Arbeitsauftrag 1:
Schreiben Sie im Beitrag zu den Vorgriffsstunden den Abschnitt von „Ausgleich für Vorgriffsstunden“ bis „Vorgriffsstunden zu beheben.“ neu und ersetzen Sie dabei „BVerwG“ durch „Bundesverwaltungsgericht“.
Arbeitsauftrag 2:
An welchem Datum hat das BVerwG laut dem Beitrag zu den Vorgriffsstunden seine Urteile gefällt?
Arbeitsauftrag 3:
Führen Sie alle Abkürzungen auf, die im Beitrag zu den Vorgriffsstunden vorkommen.

Textauszug:
GEW Schleswig-Holstein

Gewerkschaft Erziehung und Wissenschaft, Landesverband Schleswig-Holstein
21. September 2015
Thema: Rechtsschutz

Ausgleich für Vorgriffsstunden – wie geht es weiter?

Das BVerwG hat mit Urteilen vom 16.07.2015 in den von der GEW geführten Verfahren (siehe hier) entschieden, dass die Regelung für den Ausgleich der Vorgriffsstunden der Lehrer in Schleswig-Holstein auch einen angemessenen Ausgleich für vorzeitig pensionierte Lehrkräfte enthalten muss. Die Regelung, dass in Fällen vorzeitig wegen Dienstunfähigkeit pensionierter Lehrkräfte ein finanzieller Ausgleich nicht erfolgt, ist mit Art. 3 Abs. 1 GG nicht vereinbar. Der Normgeber sei deshalb gehalten, die Störung des von ihm geschaffenen Ausgleichsmechanismus für geleistete Vorgriffsstunden zu beheben.

 

Damit ist das Land Schleswig-Holstein aufgerufen, eine Regelung zu schaffen, die nicht ausgeglichenen Vorgriffsstunden finanziell abzugelten. Auf unsere Nachfrage teilte das Ministerium für Schule und Berufsbildung mit, dass zunächst die Urteilsbegründung abgewartet werde und nach deren Auswertung eine Regelung erfolgen solle. Nach Veröffentlichung der Urteilsgründe werden wir diese ebenfalls prüfen und wieder informieren.

(Koordinaten der Landmarken an Gliedmaßen)

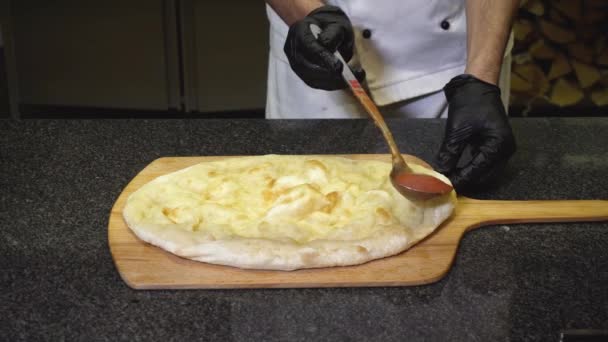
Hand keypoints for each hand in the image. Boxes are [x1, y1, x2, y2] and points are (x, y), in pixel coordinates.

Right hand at [284, 5, 362, 89]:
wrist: (320, 28)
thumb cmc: (329, 26)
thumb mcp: (336, 24)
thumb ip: (333, 34)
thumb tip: (328, 48)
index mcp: (300, 31)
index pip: (309, 48)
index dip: (324, 58)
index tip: (339, 66)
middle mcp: (293, 48)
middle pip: (307, 67)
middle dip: (328, 75)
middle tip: (347, 78)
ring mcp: (295, 62)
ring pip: (310, 78)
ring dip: (330, 83)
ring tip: (348, 81)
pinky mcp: (301, 72)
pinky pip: (313, 82)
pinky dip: (328, 85)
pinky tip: (341, 83)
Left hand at [435, 74, 515, 191]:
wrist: (477, 84)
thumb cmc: (470, 103)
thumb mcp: (457, 131)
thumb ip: (449, 154)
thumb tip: (440, 173)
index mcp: (499, 146)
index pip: (477, 171)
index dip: (460, 180)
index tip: (444, 187)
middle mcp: (504, 150)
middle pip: (482, 173)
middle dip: (463, 178)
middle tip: (444, 184)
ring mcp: (500, 147)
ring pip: (481, 168)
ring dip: (466, 172)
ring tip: (448, 176)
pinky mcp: (493, 143)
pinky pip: (481, 159)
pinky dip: (469, 163)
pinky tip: (455, 167)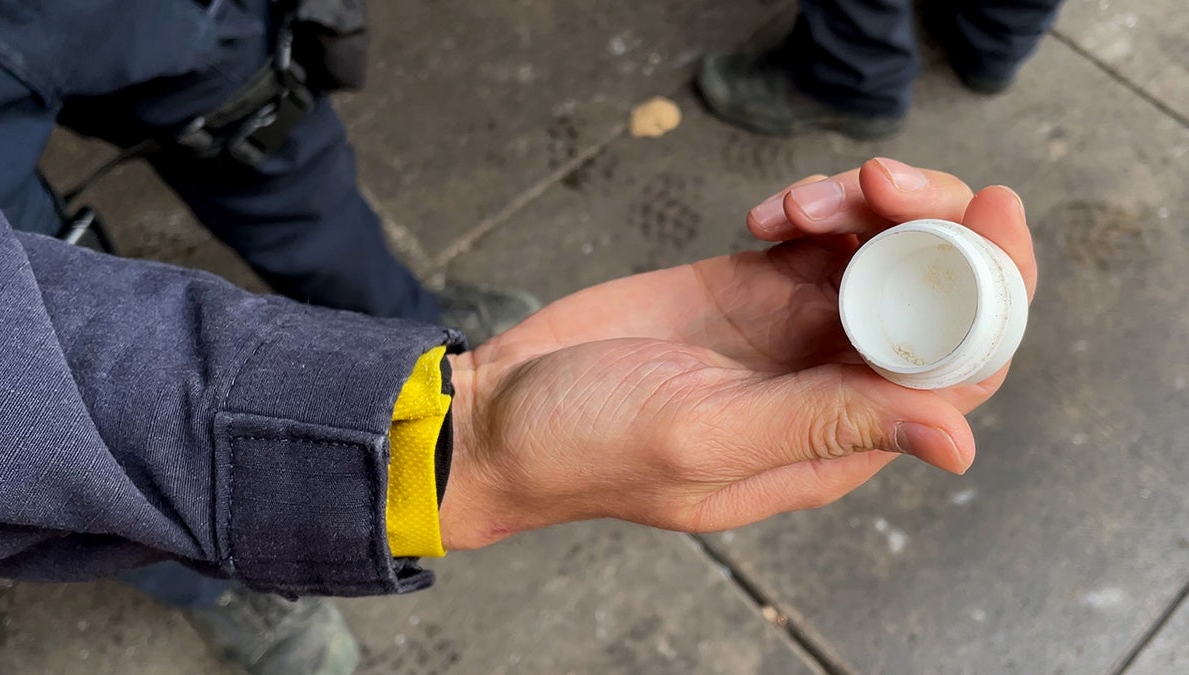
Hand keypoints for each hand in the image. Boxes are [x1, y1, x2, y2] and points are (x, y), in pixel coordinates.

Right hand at [439, 158, 1036, 549]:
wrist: (500, 407)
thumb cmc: (587, 443)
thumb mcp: (704, 434)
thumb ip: (826, 426)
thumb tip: (957, 440)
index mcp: (836, 441)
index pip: (962, 370)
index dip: (992, 290)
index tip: (983, 214)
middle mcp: (831, 385)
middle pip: (937, 298)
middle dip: (931, 226)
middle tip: (879, 182)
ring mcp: (796, 331)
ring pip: (885, 255)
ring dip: (866, 207)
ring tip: (798, 202)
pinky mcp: (756, 285)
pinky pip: (824, 234)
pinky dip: (814, 205)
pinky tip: (767, 210)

Antwort 1:
Ausgleich für Vorgriffsstunden – wie geht es weiter?

Das Bundesverwaltungsgericht hat mit Urteilen vom 16.07.2015 in den von der GEW geführten Verfahren (siehe hier) entschieden, dass die Regelung für den Ausgleich der Vorgriffsstunden der Lehrer in Schleswig-Holstein auch einen angemessenen Ausgleich für vorzeitig pensionierte Lehrkräfte enthalten muss. Die Regelung, dass in Fällen vorzeitig wegen Dienstunfähigkeit pensionierter Lehrkräfte ein finanzieller Ausgleich nicht erfolgt, ist mit Art. 3 Abs. 1 GG nicht vereinbar. Der Normgeber sei deshalb gehalten, die Störung des von ihm geschaffenen Ausgleichsmechanismus für geleistete Vorgriffsstunden zu beheben.

Antwort 2:
Am 16.07.2015.

Antwort 3:
GEW, BVerwG, Art., Abs., GG